## Assignment
Reproduce every row below verbatim, preserving each line break.

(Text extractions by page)
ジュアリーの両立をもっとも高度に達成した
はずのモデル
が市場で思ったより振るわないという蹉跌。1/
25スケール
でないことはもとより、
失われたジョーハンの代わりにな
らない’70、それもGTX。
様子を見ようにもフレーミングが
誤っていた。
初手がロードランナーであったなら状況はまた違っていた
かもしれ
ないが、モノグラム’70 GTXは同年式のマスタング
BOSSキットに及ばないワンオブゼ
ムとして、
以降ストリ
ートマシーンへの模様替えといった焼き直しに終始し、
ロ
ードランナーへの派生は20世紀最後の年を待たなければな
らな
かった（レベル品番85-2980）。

## Exercise solution
ジュアリーの両立をもっとも高度に達成した
はずのモデル
が市場で思ったより振るわないという蹉跌。1/
25スケール
でないことはもとより、
失われたジョーハンの代わりにな
らない’70、それもGTX。
様子を見ようにもフレーミングが
誤っていた。
初手がロードランナーであったなら状況はまた違っていた
かもしれ
ないが、モノグラム’70 GTXは同年式のマスタング
BOSSキットに及ばないワンオブゼ
ムとして、
以降ストリ
ートマシーンへの模様替えといった焼き直しに終始し、
ロ
ードランナーへの派生は20世紀最後の年を待たなければな
らな
かった（レベル品番85-2980）。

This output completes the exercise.